New python files are created in directory ./classes. init.py file defined for class imports NewsCoverage.py is defined for News Coverage Feature SensationalPrediction.py is defined for Sensational Prediction Feature Pickle models are saved when the script is run (guarded in main) Import class packages Instantiate class object Verify train set clean Prediction Probabilites are defined in the respective classes Checking Prediction score Calcualtion of polynomial eqation for the 3 features Performance Analysis.

Machine Learning Life-cycle

1. Configuration of the System : Iterative, Notebook, code structure, data, where will it reside, folders, cloud buckets etc.

2. Data Collection : initial Data Set

3. Set Data Narrative : Set Business Objectives, what use case are you solving for

4. Exploratory Data Analysis and Visualization

  1. feature analysis and engineering (for ML, for DL it's feature extraction)
  2. Analyze data
  3. Visualize data
  4. Run Stats: mean, median, mode, correlation, variance
  5. .cor
  6. pairplot()
  7. gini score
  8. feature_importance with xgboost

5. Data Prep: Curation

  1. Feature Selection and Extraction : what are the main features to use in this data set?
  2. Data Verification: Do we have enough data?
  3. Possibility of Amalgamation1: Add Dataset 2
  4. Data Cleansing
  5. Data Regularization
  6. Data Normalization

6. Unsupervised Exploration : Find relevant Clusters in Your Data

  1. How many clusters? Explore different k’s…
  2. Select Clustering algorithms, run several and compare in a table
  3. What does each cluster mean? How do they contribute to your Data Narrative (Story)
  4. Measure goodness of your clusters (e.g., BICs)

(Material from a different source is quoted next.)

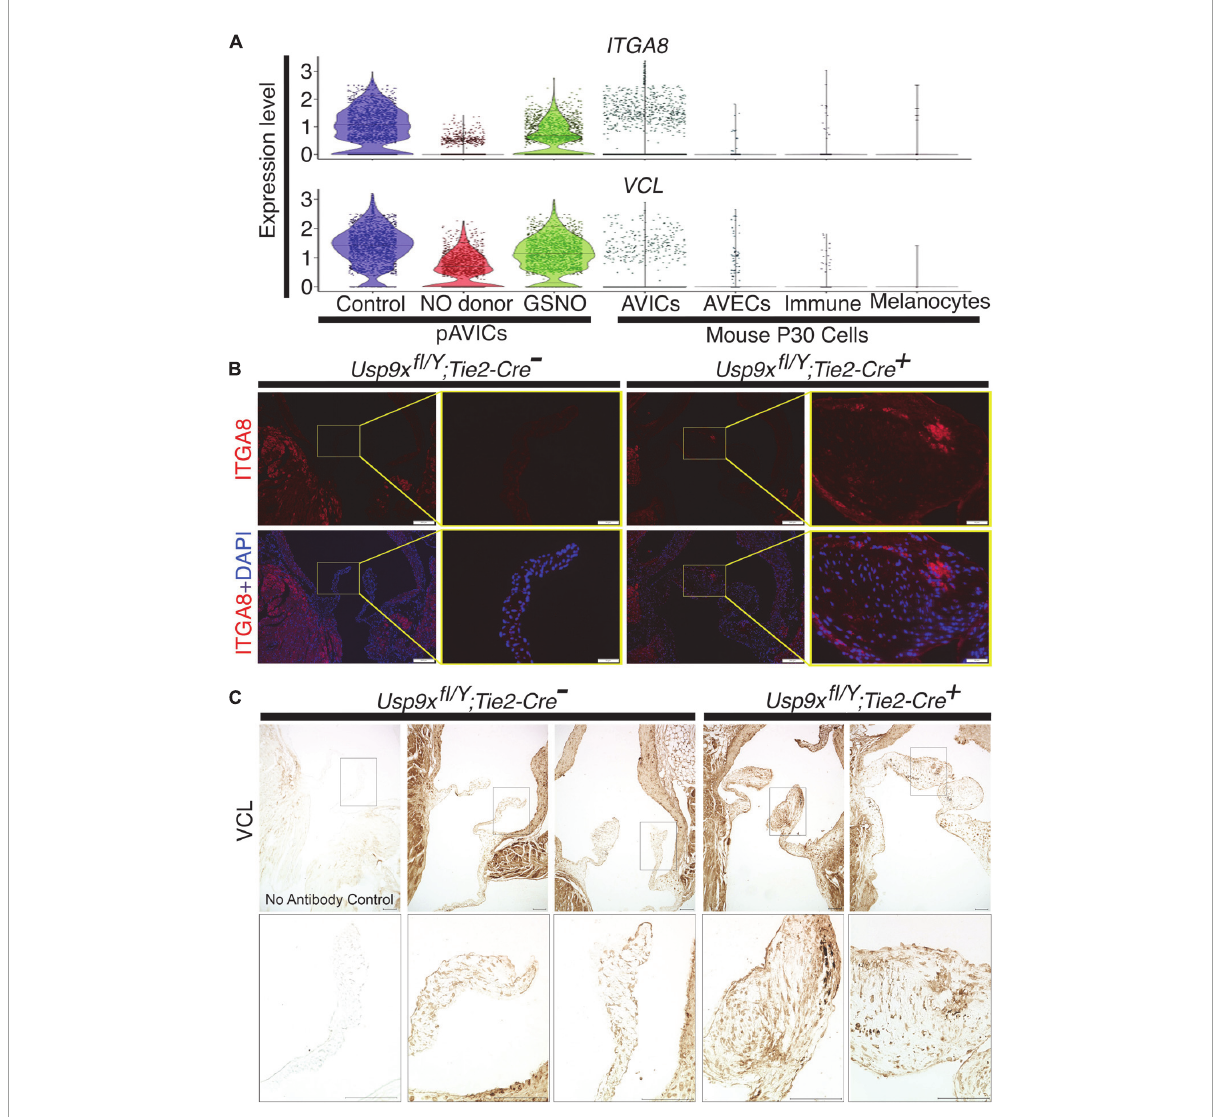
FIGURE3 Increased expression of ITGA8 and vinculin (VCL) in calcified mouse aortic valve. (A) Violin plots demonstrate the expression of ITGA8 and VCL in porcine aortic valve interstitial cells (pAVICs) and mouse P30 aortic valve cells. (B) Immunofluorescence staining of aortic valve sections demonstrates the increase of ITGA8 (Integrin α 8; red) expression in calcific conditions ( Usp9x fl / Y ; Tie2-Cre + ) compared to ( Usp9x fl / Y ; Tie2-Cre - ) controls ( n = 2) and co-stained with nuclear DAPI (blue). Arrows indicate the representative area of expression of ITGA8. Yellow boxes indicate the magnified area of the tissue sections shown right of each image. Scale bar: 100 µ m. (C) Immunohistochemistry of aortic valve sections demonstrate increased expression of VCL in ( Usp9x fl / Y ; Tie2-Cre + ) compared to ( Usp9x fl / Y ; Tie2-Cre - ) controls ( n = 2). Negative control with no primary antibody is shown in the first column. Boxes indicate the magnified area of tissue sections shown below each image. Scale bar: 100 µ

7. Supervised Training Preparation: Data Curation : label your data set

  1. Classify Your Data Sets : Run different classification algorithms
  2. Measure Classification Success
  3. What regression objectives should we have? Complete your , add to your Data Story
  4. Run Regressions using various algorithmsv5. Measure Success of Regressions and
  5. Compare Regressions in a table

8. Metrics and Evaluation

  1. F1, R2, RMSE,
  2. Precision, Recall, Accuracy
  3. Confusion Matrix
  4. Other metric as applicable to your project

9. Distillation

1.Entity Identification
2.Customer Rank
3.Sentiment
4.Topic Modeling

Conclusion

Amalgamted NELA dataset consists of Doc2Vec inferred vector values of the NewsCoverage dataset, SensationalScores and NelaEncodedLabels

TFIDF Multinomial Naive Bayes Algorithm was selected for the 3 features-
NelaEncodedLabel accuracy: 58%
NewsCoverageFeature - accuracy: 48%
Sensational Feature - accuracy: 53%

Performance analysis of the valid news for Nela encoded label:

truePos= 1845
trueNeg= 640
falsePos= 68
falseNeg= 514
ignored= 917
accuracy= 78%
Polynomial score of the 3 fearures came up to 63%

For a modular approach 3 classes were created:

NewsCoverage.py
SensationalPrediction.py
NelaEncodedLabelPrediction.py

Import packages were created for all these 3 classes.

Guard function was defined in the classes to create an instance to save the pkl files.
Import of the classes was done to directly to retun accuracy and predicted probability and input name. Pkl files were created when the python scripts were run without the imports.